In a move to provide ease of living and reduce compliance burdens for citizens, Finance Minister Nirmala Sitharaman announced the withdrawal of outstanding direct tax demands. The withdrawal applies to amounts up to ₹25,000 for the period up to the financial year 2009-10 and up to ₹10,000 for the financial years 2010-11 to 2014-15. This initiative is expected to benefit approximately 10 million taxpayers.
Key Points:
- Withdrawal of Tax Demands: The government will withdraw outstanding direct tax demands up to ₹25,000 for the period up to the financial year 2009-10 and up to ₹10,000 for the financial years 2010-11 to 2014-15.
- Beneficiaries: About a crore (10 million) taxpayers are expected to benefit from this withdrawal.
- Ease of Living: The move aligns with the government’s commitment to providing ease of living to citizens by reducing compliance burdens.
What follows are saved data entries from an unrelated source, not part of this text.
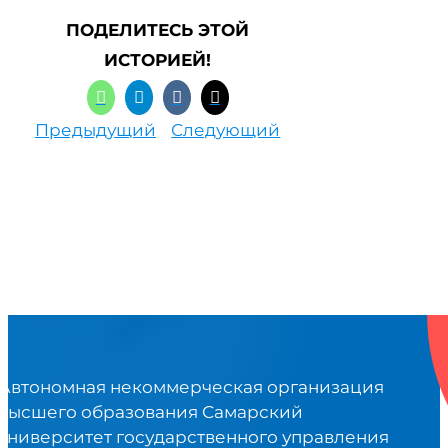
ПОДЕЛИТЕСЬ ЭТОЙ
ИСТОРИЕЙ!
Предыдущий
Следующий
Автономная некоммерческая организация
высшего образования Самарский
университет государственного управления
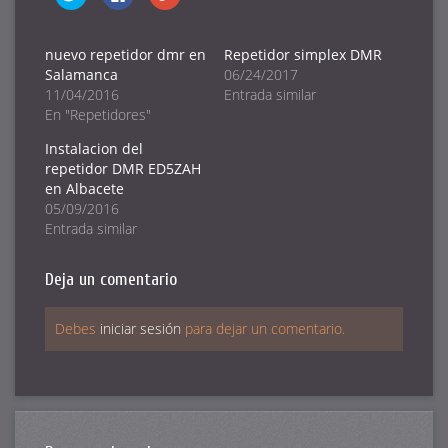
clic
clic
clic
para
para
para
compartir
compartir
compartir
en
en
en
Twitter
Facebook
Google+
nuevo repetidor dmr en
Repetidor simplex DMR
(Se
(Se
(Se
Salamanca
06/24/2017
abre
abre
abre
en
en
en
11/04/2016
Entrada similar
una
una
una
ventana
ventana
ventana
En "Repetidores"
nueva)
nueva)
nueva)
Instalacion del
repetidor DMR ED5ZAH
en Albacete
05/09/2016
Entrada similar
Deja un comentario
Debes
iniciar sesión
para dejar un comentario.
It is particularly seen as beneficial for middle-class salaried individuals.
- Vision for Taxpayer Services: Sitharaman highlighted the government’s vision to improve ease of living and ease of doing business, emphasizing the importance of enhancing taxpayer services.
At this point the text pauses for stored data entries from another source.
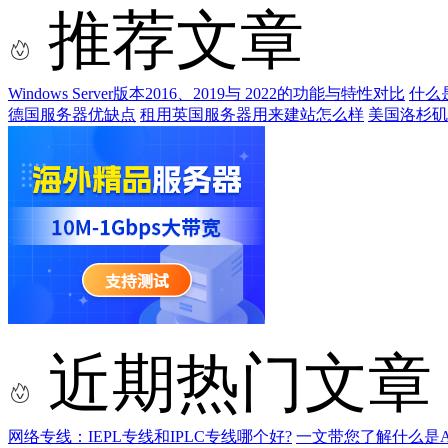
推荐文章
Windows Server版本2016、2019与 2022的功能与特性对比
什么
德国服务器优缺点
租用英国服务器用来建站怎么样
美国洛杉矶
近期热门文章
网络专线：IEPL专线和IPLC专线哪个好?
一文带您了解什么是AS9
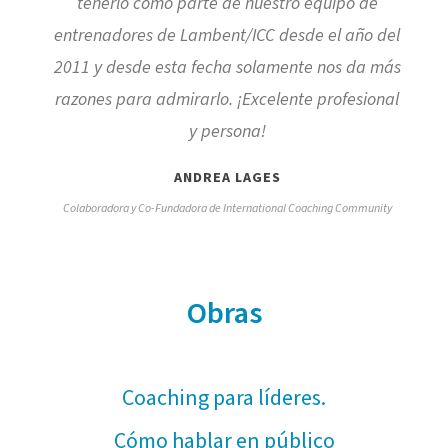
tenerlo como parte de nuestro equipo de
entrenadores de Lambent/ICC desde el año del
2011 y desde esta fecha solamente nos da más
razones para admirarlo. ¡Excelente profesional
y persona!
ANDREA LAGES
Colaboradora y Co-Fundadora de International Coaching Community
Obras
Coaching para líderes.
Cómo hablar en público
- Reduction of Litigations: The decision aims to reduce the large number of old litigations, some dating back to 1962, which consume time and energy within the tax department. By withdrawing small and insignificant litigations, the tax department can focus on more constructive work and revenue generation.
- Mental Relief for Taxpayers: The withdrawal addresses the concerns of honest taxpayers who faced anxiety due to petty, non-verified, non-reconciled, or disputed direct tax demands remaining on the books.
This move is seen as a step towards simplifying tax compliance, providing relief to small taxpayers, and streamlining the tax administration’s efforts for more significant and constructive tasks. The withdrawal of old and insignificant litigations is expected to bring mental relief to taxpayers and contribute to a more efficient tax system.